I'm working as a programmer for a major travelling agency. I'm quite experienced, but now I ran into a problem that requires kind of an AI to be built up. I know these kinds of scripts exist everywhere, but I can't seem to find anything useful.
Basically we're building a FAQ script. We're getting loaded up with e-mails of the same types of questions every day, so we want to build a contact form which works just as it does while I'm writing this: In the right side it presents a number of already answered questions which are somehow similar to what I'm writing right now. The same happens while I write the subject.
Well, to get down to business. I'm making a contact form, but as the client is writing the subject and/or message, I want a number of pre-defined Q&A's to be presented for them as they write. I believe that I'm not able to use soundex
as the FAQ will be in danish and thereby not sounding phonetically like english.
So.. How would I:
Basically I'm researching, so I would be very grateful for merely simple SQL queries as well as full scripts designed for the purpose! Anything is useful.
Look into Levenshtein distance
Was going to add this as a comment to Zane, but it got rather long:
Depending on danish grammar you might need some rather large cut-off point for the Levenshtein distance to find probable matches.
If you have some more time to spend on this, you might want to split at the word-boundaries, stem the individual words and then compare counts of those stems with what you already have in the database. There appears to be a stemming library at http://pecl.php.net/package/stem (I've never used it but it appears to support danish).

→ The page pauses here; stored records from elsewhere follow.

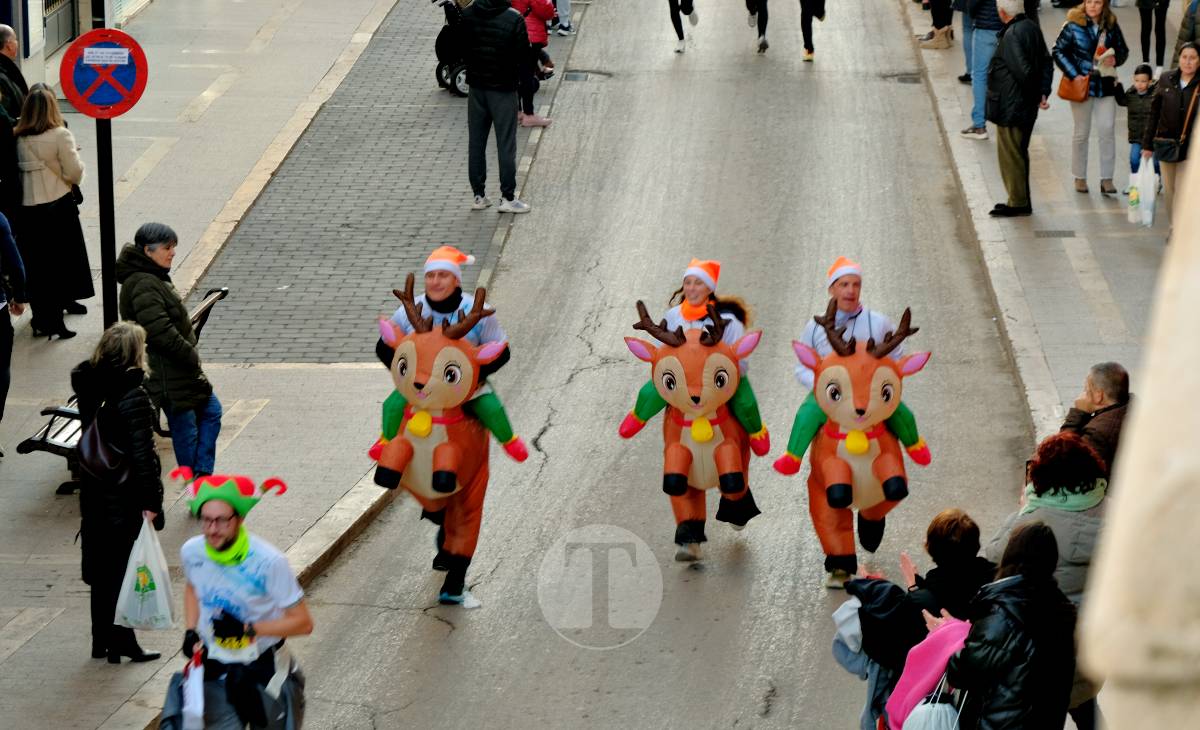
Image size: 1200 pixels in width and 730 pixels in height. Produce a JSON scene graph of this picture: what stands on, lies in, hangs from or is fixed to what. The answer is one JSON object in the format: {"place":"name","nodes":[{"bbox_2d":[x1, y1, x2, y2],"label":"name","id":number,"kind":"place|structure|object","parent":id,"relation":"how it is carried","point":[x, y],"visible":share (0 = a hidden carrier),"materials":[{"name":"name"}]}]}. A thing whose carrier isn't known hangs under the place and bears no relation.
{"place":"outdoors","nodes":[
{"label":"outdoors","id":0,"kind":"place"},
{"bbox_2d":[0,0,153,86],"label":"building","id":1,"kind":"structure","parent":0,"point":[19,25],"materials":[{"name":"white paint"}]},
{"bbox_2d":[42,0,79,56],"label":"door","id":2,"kind":"structure","parent":1,"relation":"in","point":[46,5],"materials":[{"name":"grey metal"}]},
{"bbox_2d":[1,0,454,727],"label":"left pavement","id":3,"kind":"structure","parent":0,"point":[12,664],"materials":[{"name":"grey stone"}]},
{"bbox_2d":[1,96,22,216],"label":"person","id":4,"kind":"object","parent":3,"relation":"on","point":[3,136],"visible":0.66},
{"bbox_2d":[0,212,27,448],"label":"person","id":5,"kind":"object","parent":3,"relation":"on","point":[7,340],"visible":0.99},
{"bbox_2d":[0,23,27,121],"label":"man","id":6,"kind":"object","parent":3,"relation":"on","point":[10,34],"visible":0.62},
{"bbox_2d":[12,83,93,341],"label":"woman","id":7,"kind":"object","parent":3,"relation":"on","point":[43,167],"visible":0.88},
{"bbox_2d":[95,114,117,330],"label":"sign pole","id":8,"kind":"object","parent":3,"relation":"on","point":[111,254],"visible":0.57,"materials":[{"name":"black metal"}]},
{"bbox_2d":[58,27,148,120],"label":"no parking sign","id":9,"kind":"object","parent":8,"relation":"attached to","point":[95,100],"visible":0.94,"materials":[{"name":"red metal"}]},
{"bbox_2d":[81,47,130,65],"label":"paper notice","id":10,"kind":"object","parent":9,"relation":"attached to","point":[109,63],"visible":0.97,"materials":[{"name":"white paper"}]},
{"bbox_2d":[73,321,165,668],"label":"woman","id":11,"kind":"object","parent":3,"relation":"on","point":[138,422],"visible":0.76},
{"bbox_2d":[75,400,131,486],"label":"handbag","id":12,"kind":"object","parent":11,"relation":"hanging from","point":[95,440],"visible":0.68,"materials":[{"name":"black leather"}]},
{"bbox_2d":[114,513,175,631],"label":"plastic bag","id":13,"kind":"object","parent":11,"relation":"in","point":[152,604],"visible":0.94,"materials":[{"name":"white plastic"}]},
{"bbox_2d":[17,284,229,494],"label":"bench","id":14,"kind":"object","parent":3,"relation":"on","point":[213,298],"visible":0.22,"materials":[{"name":"black metal"}]},
{"bbox_2d":[115,219,221,482],"label":"woman","id":15,"kind":"object","parent":3,"relation":"on","point":[154,236],"visible":0.81},
{"bbox_2d":[434,0,472,97],"label":"stroller","id":16,"kind":"object","parent":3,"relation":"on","point":[440,67],"visible":0.4,"materials":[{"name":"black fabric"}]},
{"bbox_2d":[459,0,532,214],"label":"man","id":17,"kind":"object","parent":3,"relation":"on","point":[501,105],"visible":1},
{"bbox_2d":[510,0,555,127],"label":"person","id":18,"kind":"object","parent":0,"point":[533,25],"visible":0.57},
{"bbox_2d":[261,0,1040,729],"label":"road","id":19,"kind":"structure","parent":0,"point":[578,387],"materials":[{"name":"grey asphalt"}]},
{"bbox_2d":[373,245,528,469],"label":"man","id":20,"kind":"object","parent":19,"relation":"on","point":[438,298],"visible":0.56},
{"bbox_2d":[370,276,526,606],"label":"costume","id":21,"kind":"object","parent":20,"relation":"on","point":[456,560],"visible":0.85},
{"bbox_2d":[563,69,613,81],"label":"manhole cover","id":22,"kind":"object","parent":19,"relation":"in","point":[585,78],"visible":0.86,"materials":[{"name":"metal"}]},
{"bbox_2d":[667,0,698,51],"label":"person","id":23,"kind":"object","parent":19,"relation":"on","point":[680,27],"visible":0.97},
{"bbox_2d":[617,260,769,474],"label":"woman","id":24,"kind":"object","parent":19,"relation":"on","point":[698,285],"visible":0.51},
{"bbox_2d":[620,293,766,559],"label":"costume","id":25,"kind":"object","parent":24,"relation":"on","point":[671,378],"visible":0.83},
{"bbox_2d":[744,0,770,53],"label":"person","id":26,"kind":"object","parent":19,"relation":"on","point":[763,45],"visible":0.96},
{"bbox_2d":[799,0,826,62],"label":"person","id":27,"kind":"object","parent":19,"relation":"on","point":[808,14],"visible":0.97},
{"bbox_2d":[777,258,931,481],"label":"man","id":28,"kind":"object","parent":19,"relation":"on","point":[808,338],"visible":0.49},
{"bbox_2d":[777,304,929,584],"label":"costume","id":29,"kind":"object","parent":28,"relation":"on","point":[840,489],"visible":0.79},
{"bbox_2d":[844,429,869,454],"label":"bell","id":30,"kind":"object","parent":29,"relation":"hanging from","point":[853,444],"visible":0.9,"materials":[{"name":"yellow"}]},
{"bbox_2d":[882,71,921,84],"label":"storm drain","id":31,"kind":"object","parent":19,"relation":"in","point":[901,78],"visible":0.78,"materials":[{"name":"metal"}]},
{"bbox_2d":[897,0,1189,440],"label":"right pavement","id":32,"kind":"structure","parent":0,"point":[1027,242],"materials":[{"name":"grey stone"}]},
{"bbox_2d":[916,0,955,49],"label":"person","id":33,"kind":"object","parent":32,"relation":"on","point":[948,12],"visible":0.98},
{"bbox_2d":[956,0,1003,139],"label":"person","id":34,"kind":"object","parent":32,"relation":"on","point":[977,89],"visible":0.79},
{"bbox_2d":[986,0,1053,217],"label":"man","id":35,"kind":"object","parent":32,"relation":"on","point":[1004,45],"visible":0.99},
{"bbox_2d":[1034,229,1075,238],"label":"drain grate","id":36,"kind":"object","parent":32,"relation":"in","point":[1063,231],"visible":0.92,"materials":[{"name":"metal"}]},
{"bbox_2d":[1052,0,1127,197],"label":"woman","id":37,"kind":"object","parent":32,"relation":"on","point":[1092,9],"visible":0.9},
{"bbox_2d":[1057,71,1091,102],"label":"handbag","id":38,"kind":"object","parent":37,"relation":"hanging from","point":[1072,87],"visible":0.68,"materials":[{"name":"leather"}]},
{"bbox_2d":[1122,64,1158,175],"label":"child","id":39,"kind":"object","parent":32,"relation":"on","point":[1137,72],"visible":0.6},
{"bbox_2d":[1135,0,1169,73],"label":"person","id":40,"kind":"object","parent":32,"relation":"on","point":[1142,25],"visible":0.95},
{"bbox_2d":[1142,43,1199,228],"label":"woman","id":41,"kind":"object","parent":32,"relation":"on","point":[1167,158],"visible":0.85},
{"bbox_2d":[1128,153,1158,228],"label":"plastic bag","id":42,"kind":"object","parent":41,"relation":"in","point":[1149,211],"visible":0.93,"materials":[{"name":"white plastic"}]},
{"bbox_2d":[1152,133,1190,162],"label":"handbag","id":43,"kind":"object","parent":41,"relation":"hanging from","point":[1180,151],"visible":0.68,"materials":[{"name":"black leather"}]},
{"bbox_2d":[1174,0,1199,63],"label":"person","id":44,"kind":"object","parent":32,"relation":"on","point":[1192,29],"visible":0.64},
{"bbox_2d":[1082,121,1199,729],"label":"stone pillar","id":45,"kind":"structure","parent":0,"point":[1198,138],"materials":[{"name":"stone"}]},
{"label":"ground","id":46,"kind":"structure","parent":0},
{"bbox_2d":[161,467,311,727],"label":"man","id":47,"kind":"object","parent":46,"relation":"on","point":[226,522],"visible":0.99},
{"bbox_2d":[178,649,206,729],"label":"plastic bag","id":48,"kind":"object","parent":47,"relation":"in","point":[190,708],"visible":0.92,"materials":[{"name":"white"}]},
{"bbox_2d":[552,0,573,35],"label":"person","id":49,"kind":"object","parent":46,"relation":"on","point":[565,23],"visible":0.85},
{"bbox_2d":[836,508,992,729],"label":"person","id":50,"kind":"object","parent":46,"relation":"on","point":[950,546],"visible":0.58},
{"bbox_2d":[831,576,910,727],"label":"jacket","id":51,"kind":"object","parent":50,"relation":"in","point":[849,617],"visible":0.38,"materials":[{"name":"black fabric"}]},
{"bbox_2d":[939,520,1080,729],"label":"woman","id":52,"kind":"object","parent":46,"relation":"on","point":[1025,582],"visible":0.92},
{"bbox_2d":[884,616,971,729],"label":"pink jacket","id":53,"kind":"object","parent":52,"relation":"in","point":[943,653],"visible":0.54,"materials":[{"name":"pink fabric"}]},
{"bbox_2d":[900,676,963,729],"label":"white bag","id":54,"kind":"object","parent":52,"relation":"hanging from","point":[928,706],"visible":0.74,"materials":[{"name":"white fabric"}]},
{"bbox_2d":[984,431,1107,729],"label":"woman","id":55,"kind":"object","parent":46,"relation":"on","point":[1047,469],"visible":0.4},
{"bbox_2d":[1060,360,1134,482],"label":"man","id":56,"kind":"object","parent":46,"relation":"on","point":[1101,384],"visible":0.47}
]}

Since it appears that pecl-stem has no formal documentation I could find (well, and I was curious), you'd use it like this after installing the pecl package:
$stem = stem($myInputWord, STEM_DANISH);
And since I was perusing the PHP manual anyways, I might as well add that for larger applications (I wouldn't introduce it just for your case) you might want to take a look at the Search Engine Section of the PHP manual for setting up Solr or the like. But again, that's probably overkill in your case.